SOURCE EXCERPT:
The first of the North Korean-built MiG-29 jets flew on April 15, 1993, and the performance was comparable to those built by the Soviet Union and Russia themselves — more sophisticated than the export variants marketed to clients such as Iraq and Iran. Nevertheless, a number of key components were required from Russia to maintain production. In 1997, North Korea signed a contract with Russian state-run arms dealer Rosvooruzhenye for military cooperation, which included continuing assistance for the manufacture of MiG-29 jets in North Korea. While the country’s Fulcrum fleet is estimated to have numbered around 35 jets at the time, extending indigenous production would see it grow considerably larger.

SUPPLIED DATA:

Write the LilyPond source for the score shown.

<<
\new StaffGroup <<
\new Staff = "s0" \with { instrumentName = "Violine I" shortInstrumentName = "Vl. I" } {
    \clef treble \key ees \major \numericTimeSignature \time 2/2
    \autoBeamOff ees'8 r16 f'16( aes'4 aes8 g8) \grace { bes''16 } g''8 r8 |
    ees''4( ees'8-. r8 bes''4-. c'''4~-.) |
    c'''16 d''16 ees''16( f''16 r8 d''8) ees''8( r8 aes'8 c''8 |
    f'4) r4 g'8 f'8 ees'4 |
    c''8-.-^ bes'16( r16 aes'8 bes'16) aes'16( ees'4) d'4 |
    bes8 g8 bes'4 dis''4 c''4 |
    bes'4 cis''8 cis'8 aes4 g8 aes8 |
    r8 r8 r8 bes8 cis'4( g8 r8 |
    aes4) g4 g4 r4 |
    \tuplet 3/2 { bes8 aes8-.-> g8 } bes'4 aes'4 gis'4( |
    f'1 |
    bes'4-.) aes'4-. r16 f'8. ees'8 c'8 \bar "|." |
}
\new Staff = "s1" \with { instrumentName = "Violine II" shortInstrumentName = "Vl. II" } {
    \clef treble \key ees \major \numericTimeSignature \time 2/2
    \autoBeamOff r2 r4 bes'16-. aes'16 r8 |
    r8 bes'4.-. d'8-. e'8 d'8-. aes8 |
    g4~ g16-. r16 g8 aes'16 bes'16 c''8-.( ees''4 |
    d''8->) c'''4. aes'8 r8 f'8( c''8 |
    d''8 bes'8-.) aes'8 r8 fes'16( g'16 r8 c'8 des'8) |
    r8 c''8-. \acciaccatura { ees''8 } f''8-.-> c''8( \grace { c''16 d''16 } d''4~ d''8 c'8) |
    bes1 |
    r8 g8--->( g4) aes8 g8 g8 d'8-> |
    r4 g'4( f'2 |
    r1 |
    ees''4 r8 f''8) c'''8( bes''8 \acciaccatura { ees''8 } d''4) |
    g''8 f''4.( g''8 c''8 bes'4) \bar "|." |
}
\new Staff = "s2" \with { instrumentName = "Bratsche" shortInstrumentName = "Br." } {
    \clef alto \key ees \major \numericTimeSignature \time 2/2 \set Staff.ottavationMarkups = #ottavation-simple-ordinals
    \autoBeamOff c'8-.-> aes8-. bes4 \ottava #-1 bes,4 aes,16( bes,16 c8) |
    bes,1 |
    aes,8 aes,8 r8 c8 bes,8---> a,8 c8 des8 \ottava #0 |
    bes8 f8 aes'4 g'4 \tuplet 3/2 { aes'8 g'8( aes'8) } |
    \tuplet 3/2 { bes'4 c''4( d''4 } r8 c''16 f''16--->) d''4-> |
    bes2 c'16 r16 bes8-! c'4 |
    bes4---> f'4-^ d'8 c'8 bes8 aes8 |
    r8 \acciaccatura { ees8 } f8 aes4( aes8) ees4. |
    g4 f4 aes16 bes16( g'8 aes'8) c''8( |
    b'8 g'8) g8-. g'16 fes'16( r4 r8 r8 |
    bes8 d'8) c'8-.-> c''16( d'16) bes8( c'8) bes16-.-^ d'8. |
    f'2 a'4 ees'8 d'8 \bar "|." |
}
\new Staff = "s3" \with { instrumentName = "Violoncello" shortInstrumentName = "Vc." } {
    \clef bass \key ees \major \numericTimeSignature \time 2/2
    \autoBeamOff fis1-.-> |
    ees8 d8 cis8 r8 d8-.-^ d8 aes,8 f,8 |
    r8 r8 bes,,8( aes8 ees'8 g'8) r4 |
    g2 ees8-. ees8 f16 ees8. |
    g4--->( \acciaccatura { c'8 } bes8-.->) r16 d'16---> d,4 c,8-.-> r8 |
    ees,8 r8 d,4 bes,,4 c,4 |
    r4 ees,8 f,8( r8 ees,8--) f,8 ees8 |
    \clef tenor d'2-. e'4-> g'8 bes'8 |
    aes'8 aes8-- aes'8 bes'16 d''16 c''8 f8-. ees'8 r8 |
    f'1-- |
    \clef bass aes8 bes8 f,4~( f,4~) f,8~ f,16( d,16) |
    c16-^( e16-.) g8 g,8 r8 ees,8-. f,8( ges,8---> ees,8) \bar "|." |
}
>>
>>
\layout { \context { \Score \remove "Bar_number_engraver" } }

SHORT TASK 1:
Answer these from the MiG-29 passage:
(a) On what date did the first North Korean-built MiG-29 fly?
(b) With which Russian arms dealer did North Korea sign a contract in 1997?
(c) Around how many jets was the country's Fulcrum fleet estimated to number at that time?
SHORT TASK 2: Please write out the MiG-29 passage between "The first of" and "grow considerably larger.", inclusive, replacing "Fulcrum" with "MiG-29".
SHORT TASK 3: Summarize the MiG-29 passage in two sentences.
The entries are separate material from the MiG-29 passage.

RIGHT ANSWER 1:
(a) April 15, 1993
(b) Rosvooruzhenye
(c) Around 35 jets

RIGHT ANSWER 2:
The first of the North Korean-built MiG-29 jets flew on April 15, 1993, and the performance was comparable to those built by the Soviet Union and Russia themselves — more sophisticated than the export variants marketed to clients such as Iraq and Iran. Nevertheless, a number of key components were required from Russia to maintain production. In 1997, North Korea signed a contract with Russian state-run arms dealer Rosvooruzhenye for military cooperation, which included continuing assistance for the manufacture of MiG-29 jets in North Korea. While the country’s MiG-29 fleet is estimated to have numbered around 35 jets at the time, extending indigenous production would see it grow considerably larger.

RIGHT ANSWER 3: North Korea's first domestically built MiG-29 flew on April 15, 1993, matching Soviet- and Russian-built jets in performance, though key components still had to come from Russia. A 1997 contract with Rosvooruzhenye provided continued help with production, which was expected to enlarge a fleet then estimated at around 35 jets.